The report said China’s new land-attack missile can be equipped with a nuclear warhead. However, so far there is no confirmation that the new missile is armed with nuclear warheads.
The final commission report will be released Nov. 20 and a commission spokesman said some of the late draft’s elements could be changed. A copy of the draft was obtained by the Washington Free Beacon.
China last month disclosed for the first time video of the Changjian-10, or CJ-10, land-attack cruise missile carried by the new bomber. The H-6K carries up to six of the missiles.
The Chinese are also developing a nuclear-capable variant known as the CJ-20 that would be deployed on the H-6K.
Rick Fisher, a Chinese military expert with the International Assessment and Strategy Center, said analysts disagree with the commission assessment that the new bomber is likely to be limited to non-nuclear cruise missiles.
"In 2012 Russia's former Rocket Forces chief of staff retired General Victor Yesin explicitly warned that some of Chinese ground and air launched DH-10 cruise missiles are nuclear armed. China is very likely developing multiple new long-range bombers to succeed the H-6K," Fisher said. The CJ-10 is based on the DH-10.
Chinese National Defense University military expert Ge Lide stated in a China state television interview Oct. 18 that the CJ-10 is "China's first sophisticated and cutting-edge precision weapon system capable of long-range precision strikes."
"It is also a key member of the land-launched and air-launched long-range cruise missile family," he said.
The missile uses China’s Beidou satellite navigation system for guidance and has a range of up to 1,500 miles.
China can strike targets in all coastal waters within an area known as the "first-island chain," a string of islands close to China’s eastern and southern coast, with the bomber-cruise missile combination.
The new H-6Ks are believed by military experts to be a stop-gap measure for the Chinese military. The PLA is also building a new long-range bomber with a range of up to 7,500 miles.
The new bomber is said to be in development and will follow production of China’s first domestic air transport aircraft, the Y-20.

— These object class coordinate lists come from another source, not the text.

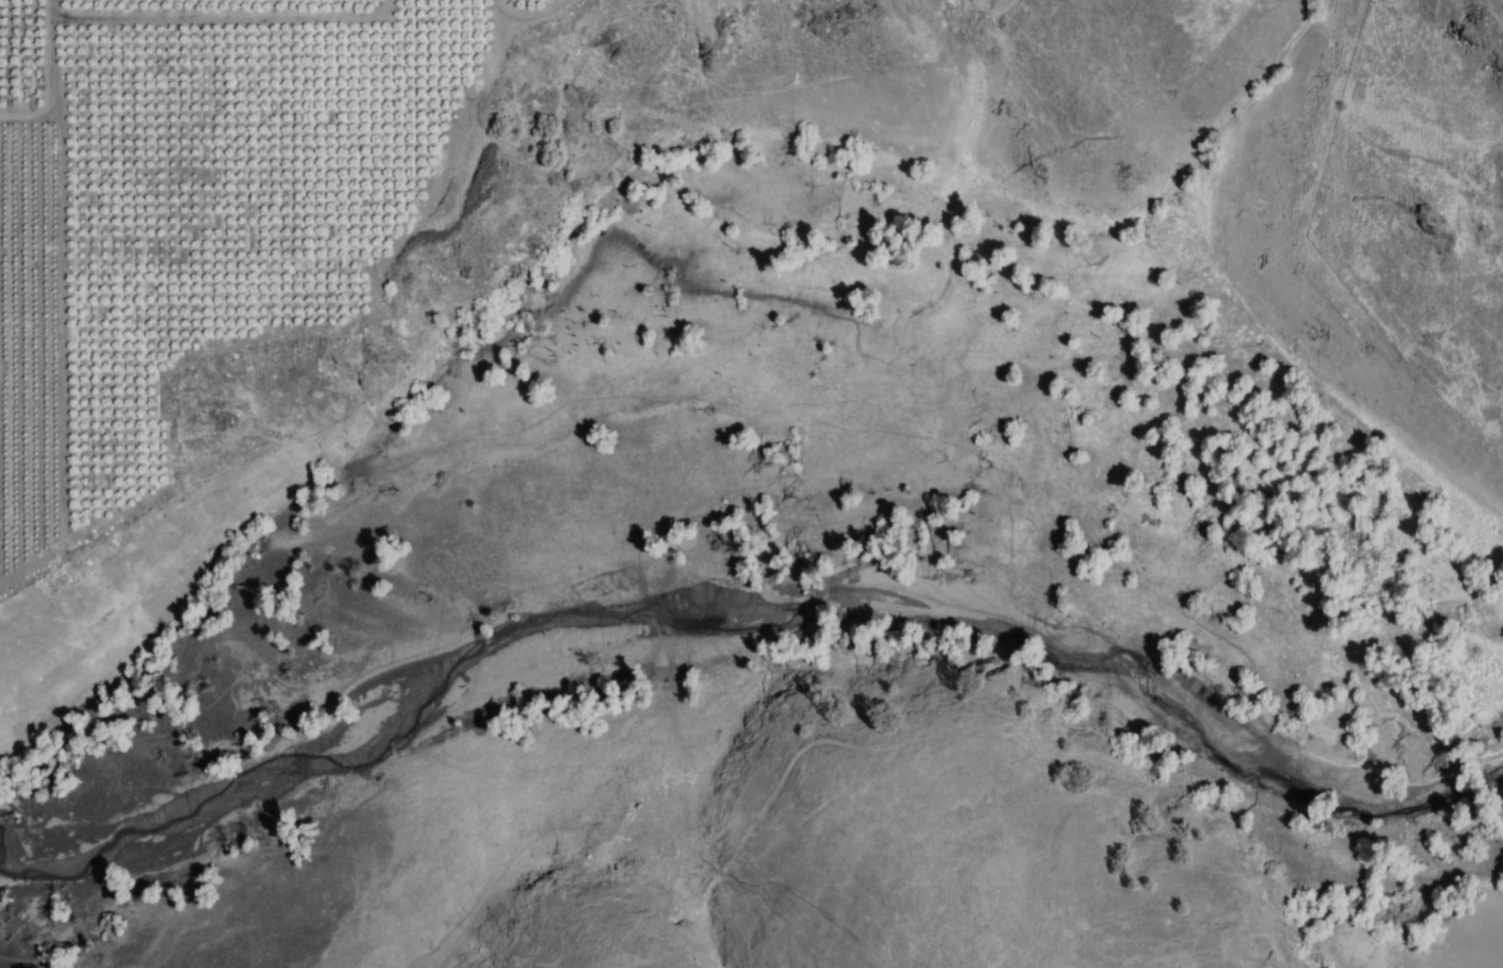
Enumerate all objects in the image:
crop: (983, 5)
crop: (1497, 7)
building: (339, 121)
crop: (1500, 198)
crop: (209, 216)
river: (735, 612)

China is working to develop its aircraft engine capabilities, currently a major shortcoming of its jet aircraft programs.
A recent Chinese state-controlled press report from Hong Kong stated, "China's long-range strategic bombers could cover the main strategic support points of the United States in the Asia-Pacific region."

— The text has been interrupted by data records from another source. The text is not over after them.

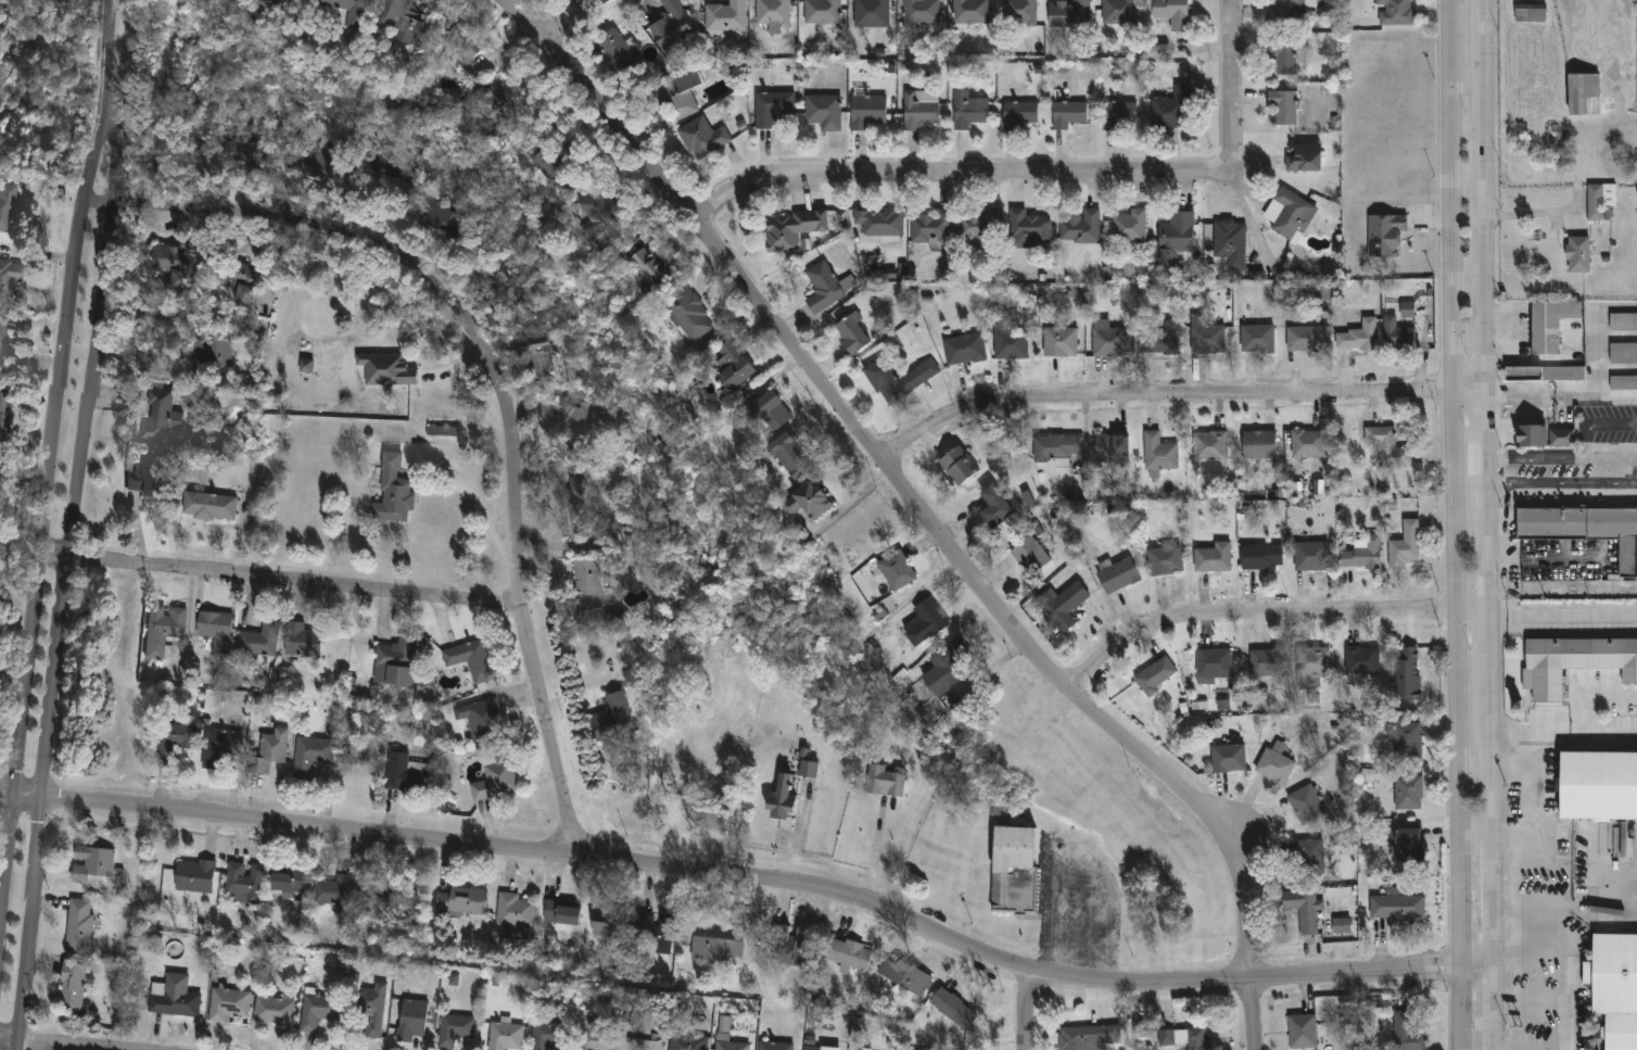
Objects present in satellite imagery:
building: (281, 0)
building: (345, 10)
building: (821, 11)
building: (1019, 11)
building: (772, 12)
building: (867, 12)
building: (967, 12)
building: (1116, 12)
building: (1171, 12)
building: (1395, 12)
building: (1529, 12)
building: (919, 13)
building: (1068, 13)
building: (1287, 13)
building: (722, 16)
road: (562, 18)
building: (401, 19)
building: (671, 27)
building: (464, 39)
building: (618, 49)
building: (1283, 55)
road: (1235, 82)
building: (1583, 93)
building: (674, 96)
building: (485, 100)
building: (1283, 105)
building: (967, 106)
building: (771, 107)
building: (865, 108)
building: (919, 108)
building: (1169, 108)
building: (823, 111)
building: (1066, 112)
building: (1017, 113)
building: (1116, 113)
building: (701, 137)
building: (242, 151)
building: (1302, 157)
building: (551, 158)
building: (382, 161)
building: (314, 162)
road: (954, 170)
building: (1599, 200)
building: (10, 205)
building: (597, 211)
building: (1288, 213)
building: (446, 218)
building: (879, 223)
building: (930, 226)
building: (980, 226)
building: (1028, 226)
building: (1080, 227)
road: (743, 228)
building: (792, 228)
building: (1129, 228)
building: (1384, 234)
building: (1174, 240)
building: (1229, 244)
building: (1577, 254)
building: (164, 264)
building: (651, 265)
building: (10, 277)
building: (232, 280)
building: (495, 284)
building: (826, 287)
road: (710, 304)
building: (1407, 310)
building: (687, 314)
building: (1622, 321)
building: (1549, 323)
building: (1397, 334)
building: (849, 335)
building: (1206, 336)
building: (1359, 336)
building: (1256, 337)
building: (9, 338)
building: (1307, 338)
building: (1165, 339)
building: (1059, 341)
building: (1009, 342)
building: (1108, 342)
building: (962, 348)
building: (1623, 352)
building: (534, 353)
building: (209, 354)
building: (734, 362)
building: (306, 366)
building: (387, 370)
building: (1544, 373)
road: (501, 375)
building: (892, 379)
building: (1623, 382)
road: (1602, 394)
road: (1620, 394)
road: (1174, 397)
building: (6, 414)
building: (770, 414)
building: (158, 415)
building: (575, 419)
building: (1531, 435)
building: (1561, 437)
building: (1258, 444)
building: (1310, 444)
building: (1110, 447)
building: (1210, 447)
building: (1387, 447)
building: (1056, 448)
building: (1157, 454)
building: (791, 456)
road: (1578, 458)
building: (956, 466)
road: (49, 470)
building: (149, 481)
road: (1561, 485)
building: (390, 491)
road: (851, 499)
building: (805, 502)
building: (580, 503)
building: (206, 506)
building: (992, 507)
road: (482, 511)
road: (921, 514)
road: (72, 524)
road: (1454, 524)
road: (1487, 524)
building: (1585, 529)
building: (1403, 546)
building: (1362, 553)
building: (1028, 555)
building: (1310, 556)
building: (1260, 557)
building: (1212, 558)
building: (1163, 560)
road: (1546, 561)
building: (895, 571)
building: (1115, 574)
road: (280, 580)
building: (586, 584)
building: (1058, 608)
road: (1266, 612)
road: (1563, 616)
building: (923, 622)
building: (161, 629)
building: (215, 633)
building: (258, 639)
building: (301, 641)
building: (395, 658)
building: (469, 660)
building: (1361, 661)
building: (1269, 662)
building: (1574, 662)
building: (1217, 665)
building: (1312, 665)
building: (938, 672)
building: (1154, 675)
building: (1406, 675)
building: (479, 719)
building: (611, 719)
road: (1572, 729)
building: (1404, 738)
building: (176, 739)
building: (217, 745)
building: (267, 751)
building: (309, 755)
building: (487, 756)
building: (1227, 758)
building: (1274, 764)
building: (809, 769)
building: (403, 772)
building: (883, 781)
building: (493, 782)
building: (1597, 786)
building: (1406, 793)
building: (779, 799)
building: (1305, 804)
road: (1525, 805)
road: (1228, 830)
building: (1343, 839)
building: (1404, 840)
road: (875, 852)
building: (1309, 857)
building: (93, 865)
building: (1011, 871)
road: (754, 875)
building: (193, 876)
building: (285, 882)
building: (243, 883)
building: (331, 891)
building: (377, 891)
building: (460, 903)
building: (1396, 907)
road: (1568, 907)
building: (1303, 909)
building: (513, 911)
building: (559, 914)
building: (605, 922)
building: (1342, 925)
building: (79, 926)
building: (653, 931)
building: (789, 944)
building: (714, 951)
building: (848, 956)
road: (1568, 964)
building: (902, 976)
building: (71, 986)
building: (1614, 988)
road: (1530, 998)
building: (173, 1001)
building: (1374, 1003)
building: (225, 1004)
building: (951, 1007)
building: (370, 1008)
building: (315, 1010)
building: (273, 1011)
road: (1030, 1011)
building: (410, 1020)
building: (453, 1030)
building: (1301, 1030)
building: (1406, 1034)
building: (503, 1035)
building: (546, 1036)
building: (593, 1037)
building: (1087, 1037)
building: (1184, 1037)
building: (683, 1043)
road: (47, 1044)
building: (728, 1044)
building: (774, 1045)
building: (810, 1047)
building: (864, 1048)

The publication Kanwa Defense Review reported in August that the new bomber is capable of hitting targets throughout the western and central Pacific, including Hawaii. Other potential targets include Singapore, central India and Russia.
According to Kanwa, the upgraded jet is powered by Russian jet engines that can increase its range up to 5,500 miles.

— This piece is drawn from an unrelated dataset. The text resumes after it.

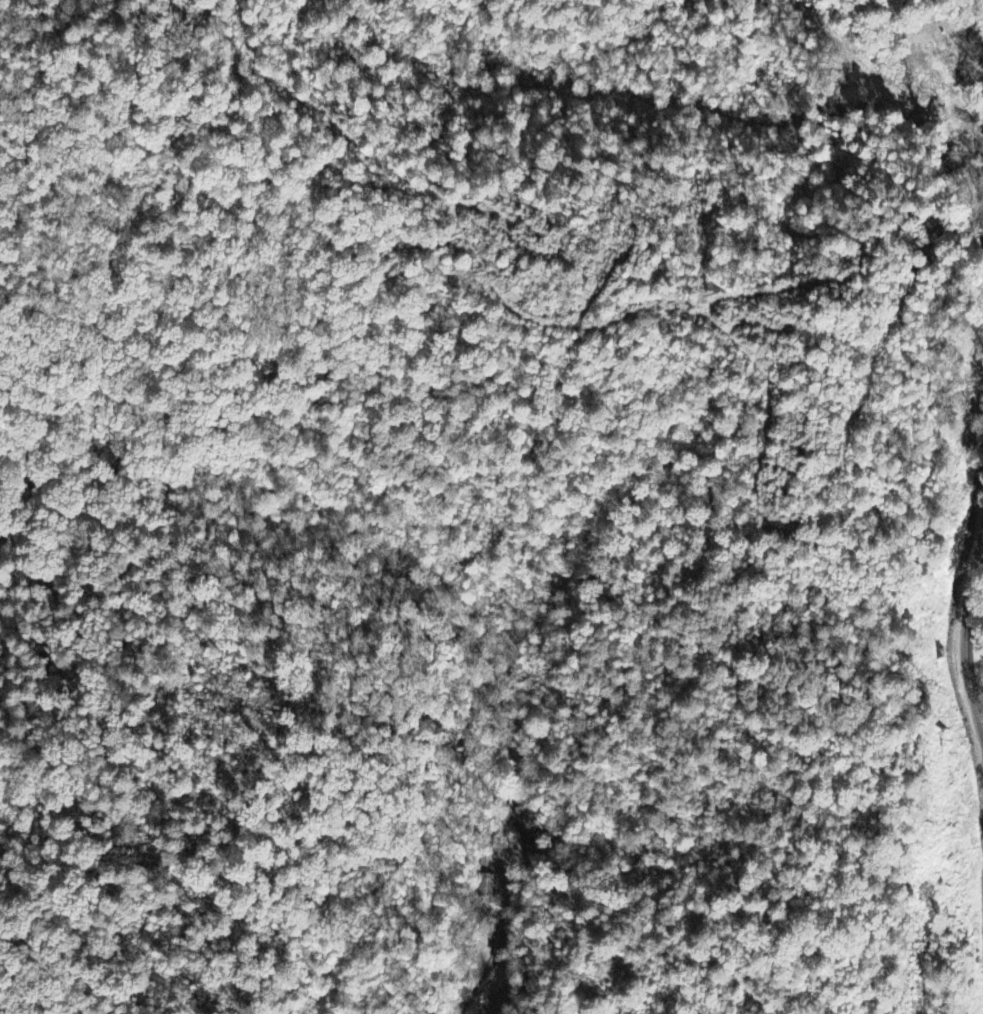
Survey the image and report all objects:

The H-6K strategic bomber also would bolster China’s extensive missile forces in any future conflict with the United States.
On China’s development of a new armed drone, the commission report said China unveiled in November 2012 at an international arms show its new Wing Loong missile-equipped unmanned aerial vehicle, built by the Aviation Industry Corporation of China.
China is negotiating with five or six nations in Asia and Africa who are interested in purchasing the drone.
The report said the Wing Loong closely resembles the U.S. MQ-9 Reaper, a major attack drone.
The similarities have led analysts to speculate, "Chinese espionage may have contributed to the Wing Loong’s development."
"Furthermore, U.S. cyber security company FireEye in September 2013 exposed an extensive PLA cyber espionage campaign targeting top aerospace and defense firms for information on U.S. drone technology," the report said. "FireEye attributed the campaign to a cyber threat group known as ‘Comment Group,’ which U.S. cyber security company Mandiant has linked to the 2nd Bureau of the PLA General Staff Department’s Third Department."
The reports suggest cyber attacks from China played a role in the design of the new Chinese attack drone.
"China’s military modernization presents significant challenges to U.S. security interests in Asia," the report said.